(PROVIDED DATA):
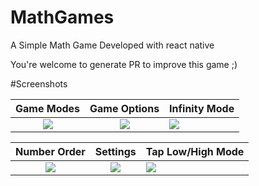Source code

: # MathGames
A Simple Math Game Developed with react native 

You're welcome to generate PR to improve this game ;)

#Screenshots

Game Modes             |  Game Options          |  Infinity Mode 
:-------------------------:|:-------------------------:|:----------------
![](https://raw.githubusercontent.com/0xnicholas/MathGames/master/screenshots/gameModes.png)  |  ![](https://raw.githubusercontent.com/0xnicholas/MathGames/master/screenshots/gameOptions.png)  | ![](https://raw.githubusercontent.com/0xnicholas/MathGames/master/screenshots/infinity.png)

Number Order             |  Settings          |  Tap Low/High Mode 
:-------------------------:|:-------------------------:|:----------------
![](https://raw.githubusercontent.com/0xnicholas/MathGames/master/screenshots/numberOrder.png)  |  ![](https://raw.githubusercontent.com/0xnicholas/MathGames/master/screenshots/settings.png)  | ![](https://raw.githubusercontent.com/0xnicholas/MathGames/master/screenshots/tapTheX.png)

(WORK ITEM): The response must repeat all the lines above exactly and include no pictures.

(OUTPUT FOR THIS TASK):
Source code

: # MathGames
A Simple Math Game Developed with react native 

You're welcome to generate PR to improve this game ;)

#Screenshots

Game Modes             |  Game Options          |  Infinity Mode 
:-------------------------:|:-------------------------:|:----------------
![](https://raw.githubusercontent.com/0xnicholas/MathGames/master/screenshots/gameModes.png)  |  ![](https://raw.githubusercontent.com/0xnicholas/MathGames/master/screenshots/gameOptions.png)  | ![](https://raw.githubusercontent.com/0xnicholas/MathGames/master/screenshots/infinity.png)

Number Order             |  Settings          |  Tap Low/High Mode 
:-------------------------:|:-------------------------:|:----------------
![](https://raw.githubusercontent.com/0xnicholas/MathGames/master/screenshots/numberOrder.png)  |  ![](https://raw.githubusercontent.com/0xnicholas/MathGames/master/screenshots/settings.png)  | ![](https://raw.githubusercontent.com/0xnicholas/MathGames/master/screenshots/tapTheX.png)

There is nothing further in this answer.